*EXTRAIT FOURNI*

════════════════════

Les pré Incas, el dorado 5

Les pré Incas, el dorado 5

Bonjour,
Avant de poursuivre notre voyage, nous allons nous intéresser aujourd’hui à l’organisation des peuples andins qui habitaient la région avant l’apparition des Incas. Cet éclairage est important pour comprendre ensuite l’histoire des civilisations andines, et même l’histoire de l’humanité. Cette présentation est largement inspirée du Que sais-je «Les Incas» de Henri Favre). Mais nous verrons ensuite ce qu’en disait l’Inca Garcilaso de la Vegas dans son livre «Les commentaires royaux sur le Pérou des Incas», cet auteur étant un descendant de la lignée de roi Inca (métis, Inca par sa mère, espagnol par son père).

1) L’ORGANISATION SOCIALE CONNUE

(les citations sont du livre de Henri Favre)
L’organisation des peuples andins était de forme dite «primitive». Les personnes vivaient dans de petits villages, à de hautes altitudes (3600/3800m). Les vallées n’étaient pas habitées, elles servaient plutôt de frontière entre les groupes d’individus. Les villages étaient souvent construits sur des promontoires, les à-pics sur les bords servant de protection naturelle contre d’éventuels envahisseurs. «Chaque village était habité par un ensemble de familles unies par des liens de parenté ou d’alliance qui représentait un ayllu … la filiation se traçait en ligne masculine directe  pour les hommes et en ligne féminine directe pour les femmes de sorte que les hommes descendaient de leur père et les femmes de leur mère». C’était un système de filiation répandu dans les Andes.

════════════════════

*OBJECTIF ÉNONCÉ A*
Reproduisez fidèlement tout ce qui va de « (les citations sont » jusqu'à « dans les Andes. » dans l'extrait sur les peuples andins.
L'extrait sur les peuples andins n'a aucun rapport avec le listing.

════════════════════

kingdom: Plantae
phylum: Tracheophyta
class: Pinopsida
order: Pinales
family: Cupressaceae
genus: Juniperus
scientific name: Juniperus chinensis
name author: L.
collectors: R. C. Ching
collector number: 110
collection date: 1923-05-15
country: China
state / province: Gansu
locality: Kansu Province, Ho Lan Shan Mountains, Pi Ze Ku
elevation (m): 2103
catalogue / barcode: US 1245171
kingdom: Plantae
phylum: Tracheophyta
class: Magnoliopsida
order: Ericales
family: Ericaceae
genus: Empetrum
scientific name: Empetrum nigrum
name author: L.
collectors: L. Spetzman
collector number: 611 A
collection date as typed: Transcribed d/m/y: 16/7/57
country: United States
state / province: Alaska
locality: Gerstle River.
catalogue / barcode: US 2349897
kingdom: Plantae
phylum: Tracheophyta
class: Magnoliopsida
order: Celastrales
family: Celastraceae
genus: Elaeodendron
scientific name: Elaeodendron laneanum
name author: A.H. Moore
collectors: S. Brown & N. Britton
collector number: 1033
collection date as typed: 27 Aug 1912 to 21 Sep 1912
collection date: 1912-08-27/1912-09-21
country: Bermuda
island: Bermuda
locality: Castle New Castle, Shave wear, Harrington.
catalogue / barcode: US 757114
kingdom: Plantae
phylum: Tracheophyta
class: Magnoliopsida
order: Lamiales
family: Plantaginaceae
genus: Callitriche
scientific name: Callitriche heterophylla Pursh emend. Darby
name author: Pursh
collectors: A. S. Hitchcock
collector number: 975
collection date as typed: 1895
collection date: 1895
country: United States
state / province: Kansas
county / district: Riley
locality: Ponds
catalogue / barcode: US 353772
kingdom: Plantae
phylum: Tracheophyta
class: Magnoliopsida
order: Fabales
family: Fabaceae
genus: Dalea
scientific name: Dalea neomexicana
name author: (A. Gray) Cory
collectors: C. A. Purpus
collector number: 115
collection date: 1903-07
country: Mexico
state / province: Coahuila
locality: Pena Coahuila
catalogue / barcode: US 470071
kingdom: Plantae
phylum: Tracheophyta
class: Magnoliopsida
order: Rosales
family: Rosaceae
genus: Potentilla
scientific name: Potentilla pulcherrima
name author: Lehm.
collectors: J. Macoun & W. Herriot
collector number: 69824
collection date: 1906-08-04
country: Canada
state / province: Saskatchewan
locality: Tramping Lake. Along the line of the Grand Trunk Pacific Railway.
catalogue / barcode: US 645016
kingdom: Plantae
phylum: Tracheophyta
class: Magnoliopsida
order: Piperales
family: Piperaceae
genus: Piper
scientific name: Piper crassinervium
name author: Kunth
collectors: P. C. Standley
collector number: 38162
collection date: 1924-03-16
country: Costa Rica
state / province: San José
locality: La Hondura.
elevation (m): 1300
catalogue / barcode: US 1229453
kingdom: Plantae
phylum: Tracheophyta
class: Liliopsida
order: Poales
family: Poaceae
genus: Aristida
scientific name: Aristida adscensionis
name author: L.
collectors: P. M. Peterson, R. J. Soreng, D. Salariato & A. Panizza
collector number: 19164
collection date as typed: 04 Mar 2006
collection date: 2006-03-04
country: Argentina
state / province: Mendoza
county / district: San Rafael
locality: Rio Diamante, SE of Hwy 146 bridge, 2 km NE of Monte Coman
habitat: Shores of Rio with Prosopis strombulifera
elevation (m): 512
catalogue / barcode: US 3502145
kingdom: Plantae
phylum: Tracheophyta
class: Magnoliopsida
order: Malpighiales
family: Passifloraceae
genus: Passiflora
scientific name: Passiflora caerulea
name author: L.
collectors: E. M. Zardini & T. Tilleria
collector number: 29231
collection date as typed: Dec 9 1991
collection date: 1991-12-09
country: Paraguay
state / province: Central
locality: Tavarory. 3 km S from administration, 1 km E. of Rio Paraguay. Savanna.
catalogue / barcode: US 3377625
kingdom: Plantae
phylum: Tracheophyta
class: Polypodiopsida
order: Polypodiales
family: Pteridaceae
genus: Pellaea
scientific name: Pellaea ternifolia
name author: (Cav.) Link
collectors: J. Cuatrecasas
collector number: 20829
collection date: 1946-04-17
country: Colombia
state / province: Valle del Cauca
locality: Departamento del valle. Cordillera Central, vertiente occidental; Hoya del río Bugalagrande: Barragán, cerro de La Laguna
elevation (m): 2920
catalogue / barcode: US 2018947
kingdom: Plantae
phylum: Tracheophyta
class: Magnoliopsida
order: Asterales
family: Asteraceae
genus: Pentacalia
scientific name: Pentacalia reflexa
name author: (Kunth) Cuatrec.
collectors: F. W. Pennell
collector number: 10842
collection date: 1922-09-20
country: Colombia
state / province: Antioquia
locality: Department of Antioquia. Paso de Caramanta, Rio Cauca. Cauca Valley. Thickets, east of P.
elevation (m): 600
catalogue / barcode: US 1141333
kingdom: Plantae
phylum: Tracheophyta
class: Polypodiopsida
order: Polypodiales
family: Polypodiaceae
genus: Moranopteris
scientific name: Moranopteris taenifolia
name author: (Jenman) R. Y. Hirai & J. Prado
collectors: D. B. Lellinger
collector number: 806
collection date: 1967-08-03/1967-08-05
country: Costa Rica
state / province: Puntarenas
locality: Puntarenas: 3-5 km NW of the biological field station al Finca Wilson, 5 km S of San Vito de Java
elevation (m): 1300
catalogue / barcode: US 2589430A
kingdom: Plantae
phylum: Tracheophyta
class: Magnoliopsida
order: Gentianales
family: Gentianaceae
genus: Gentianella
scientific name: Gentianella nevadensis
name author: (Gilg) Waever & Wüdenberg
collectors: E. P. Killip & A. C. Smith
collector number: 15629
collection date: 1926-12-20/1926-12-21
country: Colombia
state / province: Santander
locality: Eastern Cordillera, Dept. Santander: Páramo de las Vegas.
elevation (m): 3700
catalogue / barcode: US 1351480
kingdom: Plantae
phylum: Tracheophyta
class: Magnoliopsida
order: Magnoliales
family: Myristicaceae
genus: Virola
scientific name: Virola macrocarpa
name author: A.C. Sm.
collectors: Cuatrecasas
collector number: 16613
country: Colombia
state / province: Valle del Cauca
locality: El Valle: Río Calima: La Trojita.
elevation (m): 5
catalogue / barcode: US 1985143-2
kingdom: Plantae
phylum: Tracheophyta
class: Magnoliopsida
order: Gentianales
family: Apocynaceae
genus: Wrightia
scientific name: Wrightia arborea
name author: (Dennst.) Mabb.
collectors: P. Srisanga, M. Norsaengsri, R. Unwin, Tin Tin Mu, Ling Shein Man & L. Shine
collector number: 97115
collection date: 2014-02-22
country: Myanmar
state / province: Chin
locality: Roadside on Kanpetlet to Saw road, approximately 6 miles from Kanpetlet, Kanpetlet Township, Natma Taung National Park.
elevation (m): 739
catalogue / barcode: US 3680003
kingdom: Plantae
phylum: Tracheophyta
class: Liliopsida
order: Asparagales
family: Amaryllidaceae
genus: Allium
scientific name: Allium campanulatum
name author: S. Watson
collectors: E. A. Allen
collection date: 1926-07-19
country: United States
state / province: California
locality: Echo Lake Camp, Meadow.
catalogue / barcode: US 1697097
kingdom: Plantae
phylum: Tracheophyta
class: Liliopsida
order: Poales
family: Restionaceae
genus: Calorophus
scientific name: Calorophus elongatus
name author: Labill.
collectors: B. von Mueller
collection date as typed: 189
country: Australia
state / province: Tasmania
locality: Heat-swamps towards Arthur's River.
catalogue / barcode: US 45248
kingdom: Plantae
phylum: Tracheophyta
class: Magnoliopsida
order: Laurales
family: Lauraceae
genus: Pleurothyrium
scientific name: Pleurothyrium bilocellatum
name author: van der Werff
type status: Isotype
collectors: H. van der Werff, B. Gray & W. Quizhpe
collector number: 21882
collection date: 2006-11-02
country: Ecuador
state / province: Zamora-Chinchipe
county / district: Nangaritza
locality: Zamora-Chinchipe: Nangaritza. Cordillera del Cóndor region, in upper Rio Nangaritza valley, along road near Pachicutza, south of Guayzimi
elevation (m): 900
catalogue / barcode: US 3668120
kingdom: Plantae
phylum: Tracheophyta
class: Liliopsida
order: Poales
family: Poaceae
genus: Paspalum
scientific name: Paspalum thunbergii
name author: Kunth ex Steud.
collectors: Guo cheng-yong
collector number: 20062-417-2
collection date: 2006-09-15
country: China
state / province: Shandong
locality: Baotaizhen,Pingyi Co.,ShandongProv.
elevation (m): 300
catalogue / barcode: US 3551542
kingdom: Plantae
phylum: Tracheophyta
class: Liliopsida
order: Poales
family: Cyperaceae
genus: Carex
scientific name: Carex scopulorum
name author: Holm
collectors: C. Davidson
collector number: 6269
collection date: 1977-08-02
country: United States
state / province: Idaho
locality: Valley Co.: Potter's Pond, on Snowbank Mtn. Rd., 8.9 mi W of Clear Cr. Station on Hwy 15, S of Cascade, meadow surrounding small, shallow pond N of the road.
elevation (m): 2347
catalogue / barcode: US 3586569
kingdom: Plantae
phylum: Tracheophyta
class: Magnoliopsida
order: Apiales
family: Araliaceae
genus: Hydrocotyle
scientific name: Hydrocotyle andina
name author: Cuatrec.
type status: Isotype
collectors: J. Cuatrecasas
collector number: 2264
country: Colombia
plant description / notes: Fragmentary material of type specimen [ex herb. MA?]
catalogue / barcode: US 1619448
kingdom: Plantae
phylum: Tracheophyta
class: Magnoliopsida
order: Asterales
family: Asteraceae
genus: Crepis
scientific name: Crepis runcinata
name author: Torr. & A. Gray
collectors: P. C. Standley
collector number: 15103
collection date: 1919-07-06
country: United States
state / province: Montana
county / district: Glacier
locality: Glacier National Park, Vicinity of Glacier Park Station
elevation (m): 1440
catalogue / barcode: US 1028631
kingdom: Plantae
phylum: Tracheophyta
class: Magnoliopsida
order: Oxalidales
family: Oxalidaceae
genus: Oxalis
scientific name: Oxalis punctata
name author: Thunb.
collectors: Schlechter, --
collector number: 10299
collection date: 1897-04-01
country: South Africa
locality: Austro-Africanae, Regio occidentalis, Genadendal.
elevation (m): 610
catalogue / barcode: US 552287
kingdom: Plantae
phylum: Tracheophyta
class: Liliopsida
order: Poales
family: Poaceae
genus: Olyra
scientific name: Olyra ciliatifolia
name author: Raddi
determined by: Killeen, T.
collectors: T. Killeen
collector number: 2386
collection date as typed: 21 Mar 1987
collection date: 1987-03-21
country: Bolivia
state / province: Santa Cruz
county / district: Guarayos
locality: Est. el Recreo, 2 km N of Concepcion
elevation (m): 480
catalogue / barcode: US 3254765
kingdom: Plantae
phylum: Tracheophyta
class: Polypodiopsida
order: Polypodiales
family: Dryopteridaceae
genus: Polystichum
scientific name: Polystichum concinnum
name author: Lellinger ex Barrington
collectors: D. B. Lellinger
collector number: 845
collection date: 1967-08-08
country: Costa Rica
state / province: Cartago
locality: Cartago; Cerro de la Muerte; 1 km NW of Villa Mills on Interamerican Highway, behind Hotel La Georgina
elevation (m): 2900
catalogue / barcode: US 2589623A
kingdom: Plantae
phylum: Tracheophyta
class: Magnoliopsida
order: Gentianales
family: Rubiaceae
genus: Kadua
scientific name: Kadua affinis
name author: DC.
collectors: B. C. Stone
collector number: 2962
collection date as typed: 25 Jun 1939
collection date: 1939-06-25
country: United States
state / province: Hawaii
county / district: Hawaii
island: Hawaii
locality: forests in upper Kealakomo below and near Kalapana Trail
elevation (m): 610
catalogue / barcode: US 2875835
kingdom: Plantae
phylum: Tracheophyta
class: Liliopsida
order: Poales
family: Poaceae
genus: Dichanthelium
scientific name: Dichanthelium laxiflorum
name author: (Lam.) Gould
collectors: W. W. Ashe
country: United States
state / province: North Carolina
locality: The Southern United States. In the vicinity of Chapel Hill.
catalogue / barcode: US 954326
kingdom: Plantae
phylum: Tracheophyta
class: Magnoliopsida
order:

════════════════════

*OBJECTIF ÉNONCÉ B*
Donnez à l'identique tout ce qui va du début du listing jusqu'à la ligne contenant « scientific name: Empetrum nigrum », celle-ci incluse.

*RÉSULTAT ATTENDU A*
(les citations sont du livre de Henri Favre)
L’organisation des peuples andins était de forme dite «primitive». Les personnes vivaient dans de petits villages, à de hautes altitudes (3600/3800m). Les vallées n’étaient pas habitées, elles servaient plutôt de frontière entre les groupes d’individus. Les villages étaient souvent construits sur des promontoires, les à-pics sur les bords servant de protection naturelle contre d’éventuels envahisseurs. «Chaque village était habité par un ensemble de familles unies par des liens de parenté ou d’alliance qui représentait un ayllu … la filiation se traçait en ligne masculine directe  pour les hommes et en ligne féminine directe pour les femmes de sorte que les hommes descendaient de leur père et les femmes de leur mère». C’était un système de filiation répandu dans les Andes.

*RÉSULTAT ATTENDU B*
kingdom: Plantae
phylum: Tracheophyta
class: Pinopsida
order: Pinales
family: Cupressaceae
genus: Juniperus
scientific name: Juniperus chinensis
name author: L.
collectors: R. C. Ching
collector number: 110
collection date: 1923-05-15
country: China
state / province: Gansu
locality: Kansu Province, Ho Lan Shan Mountains, Pi Ze Ku
elevation (m): 2103
catalogue / barcode: US 1245171
kingdom: Plantae
phylum: Tracheophyta
class: Magnoliopsida
order: Ericales
family: Ericaceae
genus: Empetrum
scientific name: Empetrum nigrum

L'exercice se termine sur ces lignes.